I don’t know, he said. I don’t know if I really want to know anything particular about her. I think I am content the way things are.
This is the only chance you will have, the fly said.
Okay, he said. In that case I will take your offer. But tell me, what do you want in return?
Nothing more than the food on the table that you and April did not eat.
And that is all?
And so he became a fly, and he flew out an open window, and he dropped down onto the hood of a trike he saw in the distance. It was zigzagging, hurrying up the street, its destination not obvious. He flew into the cab and to his astonishment he saw April. She was seated next to a young Filipino. The two of them were talking, back and forth, in Tagalog and English.

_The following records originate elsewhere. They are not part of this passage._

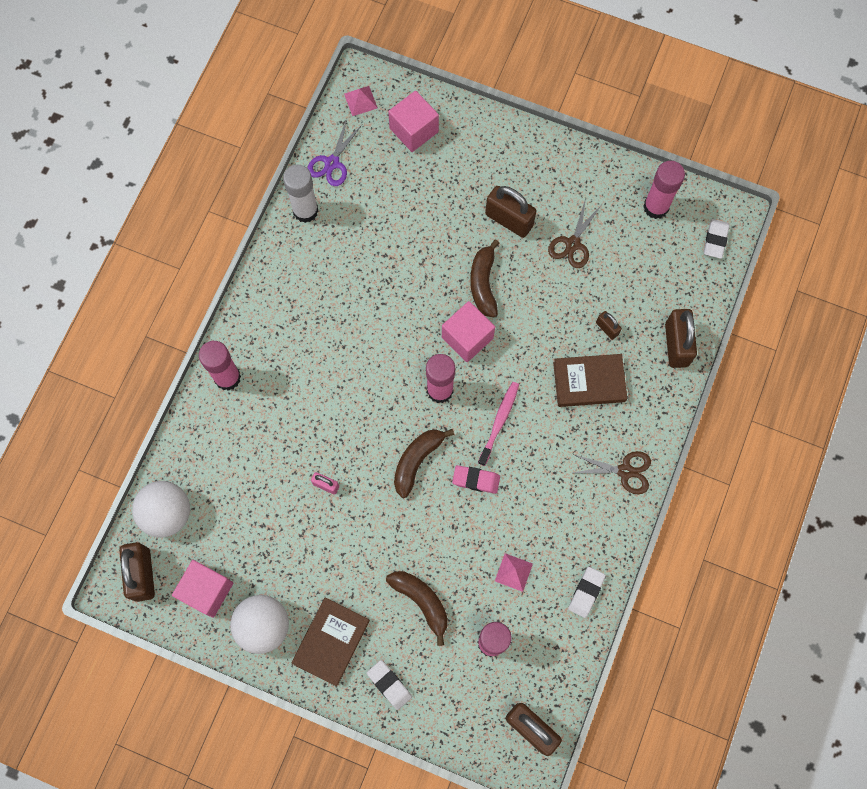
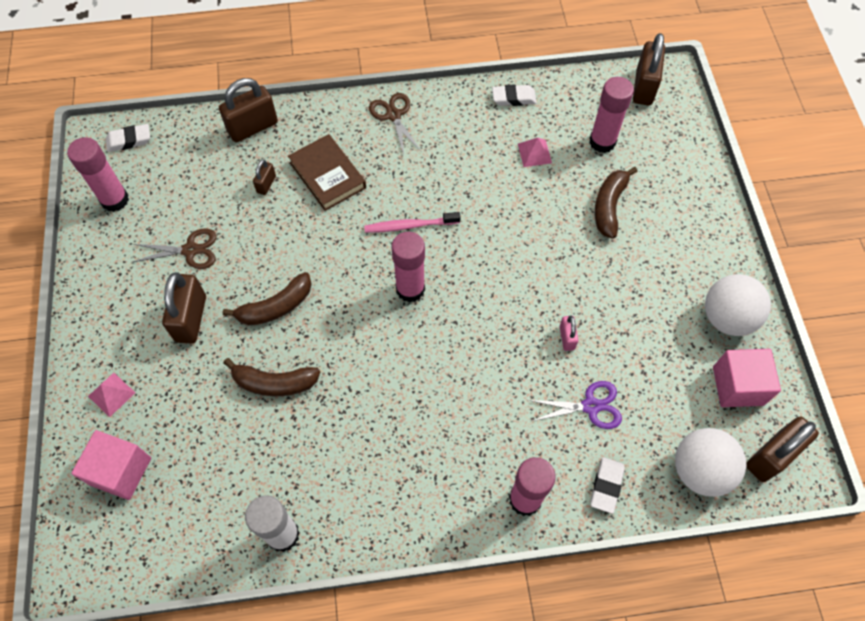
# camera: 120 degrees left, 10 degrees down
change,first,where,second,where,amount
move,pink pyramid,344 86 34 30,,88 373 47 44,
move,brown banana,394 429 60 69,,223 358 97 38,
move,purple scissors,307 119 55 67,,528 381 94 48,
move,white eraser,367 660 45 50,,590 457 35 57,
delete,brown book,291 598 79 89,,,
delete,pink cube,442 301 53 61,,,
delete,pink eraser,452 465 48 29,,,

April had a hand resting on his knee. In her other hand was a pink rosary. She was fingering the rosary, rolling the beads between two fingers.
The fly landed on April’s shoulder, and listened.
I couldn’t find it, she said.
Did you look where I told you to look?
I did, honey. I looked when he was in the toilet. I looked when he went down to the main desk to do something.
He must be an American.
Why you say that?
They do crazy things. When you go back take off the light switch plate and look there.
Use your nail file.
Oh, okay honey. If you say so.
Do you like him? her Filipino boyfriend said.
He is sweet and he treats me well. He is warm and he holds me close. He is like a blanket I do not own.
He is soon bye bye. You must try harder.
I will honey, I will. She squeezed his knee, then brought the rosary to her mouth and kissed the cross. She whispered, Please, Jesus, help me.
The fly jumped and fluttered its wings, then shit on her shoulder.
April’s boyfriend took out a cigarette and lit it. April squeezed his knee. She turned to kiss him on the cheek, but stopped short of doing so. Again she brought the rosary to her mouth with both hands and again she kissed the cross. It was a lingering kiss. Please, please, Jesus, I beg you to help me.
The fly took shook its head in disgust and flew away and returned to the room. It went to the bed and landed on the pillow.
When he woke, woke as something else, a man with a name chosen by his father and hated by his mother, there was a knock on the door. He did not know who it was. He imagined it was April. Who else could it be?
The person knocked several times. He did not answer the door.
An hour later he checked out of the hotel and found another one a block away. On leaving the room he saw that the note he had pinned to the door was gone. It was an old twenty peso note on which he had written: Happy Hunting April. I will always remember you.
He never saw her again. He thought of her often and how she played with her retainer with her tiny Filipina tongue.